▶ **Texte fourni**:
____________________

«Les prêts chinois pour des infrastructures qui font défaut compensent ce que l’UE n’a pas la capacité de faire»

Le Monténégro a misé sur les banques chinoises pour développer ses infrastructures, ce qui servirait la Nouvelle route de la soie chinoise. Une stratégie erronée? Analyse d’Emmanuel Dupuy, président de l’IPSE, au micro de Rachel Marsden.

En coopération avec Pékin dans sa Nouvelle route de la soie, le Monténégro se retrouve endetté auprès des banques chinoises.

Quelles pourraient être les conséquences pour l’Europe? Emmanuel Dupuy, président de l’Institut prospective et sécurité en Europe (IPSE), se demande si en réalité, «les prêts chinois pour des infrastructures qui font défaut en Europe compensent ce que l’UE n’a pas la capacité de faire». Pour lui, la question n’est pas nouvelle:

«Cette logique gagnant-gagnant qui accompagne le projet chinois peut être perçu comme un cheval de Troie mais il ne faut pas le découvrir maintenant. Le projet de la Route de la soie a été lancé en novembre 2013, il y a presque dix ans, donc on se réveille un peu tardivement.»

____________________

▶ **Les données**:
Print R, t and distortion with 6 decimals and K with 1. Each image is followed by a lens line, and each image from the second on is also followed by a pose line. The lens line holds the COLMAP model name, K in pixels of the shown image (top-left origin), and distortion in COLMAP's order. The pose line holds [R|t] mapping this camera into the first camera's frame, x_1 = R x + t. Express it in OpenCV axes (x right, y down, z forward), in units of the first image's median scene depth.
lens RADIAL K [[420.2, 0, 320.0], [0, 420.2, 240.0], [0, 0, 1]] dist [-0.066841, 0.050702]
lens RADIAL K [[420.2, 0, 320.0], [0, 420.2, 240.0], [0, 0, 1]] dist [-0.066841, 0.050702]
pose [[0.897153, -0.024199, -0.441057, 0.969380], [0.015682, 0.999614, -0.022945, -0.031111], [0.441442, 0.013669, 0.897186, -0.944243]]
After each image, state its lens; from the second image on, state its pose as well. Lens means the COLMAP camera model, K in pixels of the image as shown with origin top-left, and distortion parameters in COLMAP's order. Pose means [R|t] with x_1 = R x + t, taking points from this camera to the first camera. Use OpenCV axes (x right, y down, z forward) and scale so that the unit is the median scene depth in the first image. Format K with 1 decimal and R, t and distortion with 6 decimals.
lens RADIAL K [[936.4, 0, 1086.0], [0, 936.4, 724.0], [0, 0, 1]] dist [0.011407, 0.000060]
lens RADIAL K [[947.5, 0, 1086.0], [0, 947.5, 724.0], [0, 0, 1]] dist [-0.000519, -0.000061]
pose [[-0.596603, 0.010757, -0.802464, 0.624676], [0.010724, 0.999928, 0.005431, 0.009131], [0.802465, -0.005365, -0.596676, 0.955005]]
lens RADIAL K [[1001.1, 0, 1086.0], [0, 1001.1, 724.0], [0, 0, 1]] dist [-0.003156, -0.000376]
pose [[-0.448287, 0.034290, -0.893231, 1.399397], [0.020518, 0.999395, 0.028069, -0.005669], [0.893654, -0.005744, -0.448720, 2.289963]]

____________________

▶ **Complétez ce qui suit**:
[a] D'après le texte fourni, en quel mois et en quelle année le projet de la Route de la soie a-t-il été lancé ?
[b] Réécrivez s'il vous plaît sous forme de liste, plus brièvement, le paragraphe du texte fourni qui commence par « Quelles pourraient être les conséquences ».

▶ **Corrigé des exercices**:
[a] En novembre 2013.

[b]
- La question porte sur les conséquences possibles pour l'Europe.
- Emmanuel Dupuy, président de l'Institut prospective et sécurité en Europe (IPSE), se demande si les prêts chinois pour des infrastructures qui font défaut en Europe compensent ce que l'UE ne peut pas faire.
- Selon lui, la question n'est pas nouvelle.